From: Overland Park, KS US
Searching didn't reveal a solution, so I thought I'd post.
I have a server (SERVER1) setup as a SecureNAT client (gateway is the ISA Server) plus I'm publishing some services. I have a couple of remote network accessible via VPN tunnels. The ISA server knows about them (has the static routes setup).
Remote offices can connect to other servers just fine, EXCEPT my SecureNAT server (SERVER1).
When I watch the ISA logs, I see 'Unidentified IP Traffic'.
What I conclude from this is that the remote network is sending the request to SERVER1. But SERVER1 doesn't know how to reach the remote network, so it sends the request to the gateway (ISA2004) and it is being denied there.
How can I get around this?
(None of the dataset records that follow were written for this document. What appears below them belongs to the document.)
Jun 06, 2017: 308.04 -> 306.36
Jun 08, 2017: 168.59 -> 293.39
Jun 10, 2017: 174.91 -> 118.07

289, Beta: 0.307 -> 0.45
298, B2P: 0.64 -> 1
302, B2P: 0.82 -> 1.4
I *do* have the remote networks listed in 'Internal Networks'.
The remote Networks can't be part of the default Internal Network unless they're reachable from that interface.
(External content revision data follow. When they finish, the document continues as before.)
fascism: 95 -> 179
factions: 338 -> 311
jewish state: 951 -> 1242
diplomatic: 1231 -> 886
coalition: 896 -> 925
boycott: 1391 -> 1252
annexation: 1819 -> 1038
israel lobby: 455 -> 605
Also, remember that ISA firewall is a stateful packet inspection firewall, so if the SecureNAT client is responding with a SYN-ACK to a SYN that the ISA firewall never saw, then the response will be dropped.
How did you physically connect the trusted interface of the VPN appliance to ISA?
Is this how you have your network setup?
Internet | | ISA | | +----VPN appliance ----- Remote Network | | +---SecureNAT clients (servers)
+ = switch or hub
If so, you will need a route statement on each servers to forward packets to the remote network. This is because the SNAT client will forward the responses to its default gateway which is ISA 2004. As Tom said, ISA was not part of the 3-way TCP handsake between the remote network client and the server. ISA will drop the return response as intrusion.
Then check your network IP range, network rule (route or NAT), make sure you have appropriate access/publishing rules. You will however need a route statement at the ISA to route traffic to the remote network. This is the only place you will need the route statement. Otherwise, traffic intended for the VPN appliance will be routed to ISA's default gateway.